_What to do_
The entries should be restated word for word.

_The input_
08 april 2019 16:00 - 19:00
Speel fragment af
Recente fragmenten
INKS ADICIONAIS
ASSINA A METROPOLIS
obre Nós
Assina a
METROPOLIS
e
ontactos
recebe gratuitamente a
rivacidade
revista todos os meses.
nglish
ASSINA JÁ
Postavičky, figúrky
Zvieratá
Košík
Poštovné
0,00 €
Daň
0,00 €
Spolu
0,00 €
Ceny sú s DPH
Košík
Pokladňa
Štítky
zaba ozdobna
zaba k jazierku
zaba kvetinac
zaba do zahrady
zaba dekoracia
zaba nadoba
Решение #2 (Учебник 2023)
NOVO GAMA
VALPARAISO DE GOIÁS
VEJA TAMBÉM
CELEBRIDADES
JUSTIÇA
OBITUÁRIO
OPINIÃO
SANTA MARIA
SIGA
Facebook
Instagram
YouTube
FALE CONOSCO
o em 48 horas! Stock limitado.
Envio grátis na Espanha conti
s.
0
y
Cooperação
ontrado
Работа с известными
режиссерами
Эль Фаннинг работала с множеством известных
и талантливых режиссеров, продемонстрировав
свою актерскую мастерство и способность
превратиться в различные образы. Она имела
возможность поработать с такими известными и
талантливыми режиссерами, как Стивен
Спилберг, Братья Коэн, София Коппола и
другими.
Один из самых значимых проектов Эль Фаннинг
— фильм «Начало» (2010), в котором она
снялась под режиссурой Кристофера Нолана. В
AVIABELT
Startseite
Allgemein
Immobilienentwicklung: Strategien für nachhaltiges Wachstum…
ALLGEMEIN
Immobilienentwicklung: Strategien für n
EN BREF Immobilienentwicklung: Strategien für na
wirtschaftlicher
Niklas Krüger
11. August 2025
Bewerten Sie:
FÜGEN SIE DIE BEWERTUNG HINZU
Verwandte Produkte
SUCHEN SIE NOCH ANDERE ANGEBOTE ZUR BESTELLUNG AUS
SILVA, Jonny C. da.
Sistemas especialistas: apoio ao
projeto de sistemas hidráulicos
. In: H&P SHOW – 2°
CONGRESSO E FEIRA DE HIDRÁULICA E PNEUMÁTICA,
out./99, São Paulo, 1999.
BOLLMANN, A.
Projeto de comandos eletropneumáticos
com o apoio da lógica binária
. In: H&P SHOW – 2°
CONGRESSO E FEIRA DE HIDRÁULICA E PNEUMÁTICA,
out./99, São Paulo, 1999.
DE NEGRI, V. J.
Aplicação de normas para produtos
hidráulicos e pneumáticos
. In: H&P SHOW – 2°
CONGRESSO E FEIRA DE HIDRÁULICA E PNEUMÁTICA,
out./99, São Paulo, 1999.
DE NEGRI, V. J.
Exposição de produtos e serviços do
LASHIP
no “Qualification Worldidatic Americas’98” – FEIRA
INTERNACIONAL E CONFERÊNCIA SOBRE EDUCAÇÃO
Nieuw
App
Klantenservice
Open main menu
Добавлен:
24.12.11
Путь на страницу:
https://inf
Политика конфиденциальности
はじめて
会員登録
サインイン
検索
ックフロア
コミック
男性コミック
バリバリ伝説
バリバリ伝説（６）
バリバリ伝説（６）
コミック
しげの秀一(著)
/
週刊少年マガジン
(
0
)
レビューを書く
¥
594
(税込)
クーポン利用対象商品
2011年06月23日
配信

_Worked solution_
08 april 2019 16:00 - 19:00
Speel fragment af
Recente fragmenten
INKS ADICIONAIS
ASSINA A METROPOLIS
obre Nós
Assina a
METROPOLIS
e
ontactos
recebe gratuitamente a
rivacidade
revista todos os meses.
nglish
ASSINA JÁ
Postavičky, figúrky
Zvieratá
Košík
Poštovné
0,00 €
Daň
0,00 €
Spolu
0,00 €
Ceny sú s DPH
Košík
Pokladňa
Štítky
zaba ozdobna
zaba k jazierku
zaba kvetinac
zaba do zahrady
zaba dekoracia
zaba nadoba
Решение #2 (Учебник 2023)
NOVO GAMA
VALPARAISO DE GOIÁS
VEJA TAMBÉM
CELEBRIDADES
JUSTIÇA
OBITUÁRIO
OPINIÃO
SANTA MARIA
SIGA
Facebook
Instagram
YouTube
FALE CONOSCO
o em 48 horas! Stock limitado.
Envio grátis na Espanha conti
s.
0
y
Cooperação
ontrado
Работа с известными
режиссерами
Эль Фаннинг работала с множеством известных
и талантливых режиссеров, продемонстрировав
свою актерскую мастерство и способность
превратиться в различные образы. Она имела
возможность поработать с такими известными и
талантливыми режиссерами, как Стивен
Спилберг, Братья Коэн, София Коппола и
другими.
Один из самых значимых проектов Эль Фаннинг
— фильм «Начало» (2010), в котором она
снялась под режиссурой Кристофера Нолана. В
AVIABELT
Startseite
Allgemein
Immobilienentwicklung: Strategien für nachhaltiges Wachstum…
ALLGEMEIN
Immobilienentwicklung: Strategien für n
EN BREF Immobilienentwicklung: Strategien für na
wirtschaftlicher
Niklas Krüger
11. August 2025
Bewerten Sie:
FÜGEN SIE DIE BEWERTUNG HINZU
Verwandte Produkte
SUCHEN SIE NOCH ANDERE ANGEBOTE ZUR BESTELLUNG AUS
SILVA, Jonny C. da.
Sistemas especialistas: apoio ao
projeto de sistemas hidráulicos
. In: H&P SHOW – 2°
CONGRESSO E FEIRA DE HIDRÁULICA E PNEUMÁTICA,
out./99, São Paulo, 1999.
BOLLMANN, A.
Projeto de comandos eletropneumáticos
com o apoio da lógica binária
. In: H&P SHOW – 2°
CONGRESSO E FEIRA DE HIDRÁULICA E PNEUMÁTICA,
out./99, São Paulo, 1999.
DE NEGRI, V. J.
Aplicação de normas para produtos
hidráulicos e pneumáticos
. In: H&P SHOW – 2°
CONGRESSO E FEIRA DE HIDRÁULICA E PNEUMÁTICA,
out./99, São Paulo, 1999.
DE NEGRI, V. J.
Exposição de produtos e serviços do
LASHIP
no “Qualification Worldidatic Americas’98” – FEIRA
INTERNACIONAL E CONFERÊNCIA SOBRE EDUCAÇÃO
Nieuw
App
Klantenservice
Open main menu
Добавлен:
24.12.11
Путь на страницу:
https://inf
Политика конфиденциальности
はじめて
会員登録
サインイン
検索
ックフロア
コミック
男性コミック
バリバリ伝説
バリバリ伝説（６）
バリバリ伝説（６）
コミック
しげの秀一(著)
/
週刊少年マガジン
(
0
)
レビューを書く
¥
594
(税込)
クーポン利用対象商品
2011年06月23日
配信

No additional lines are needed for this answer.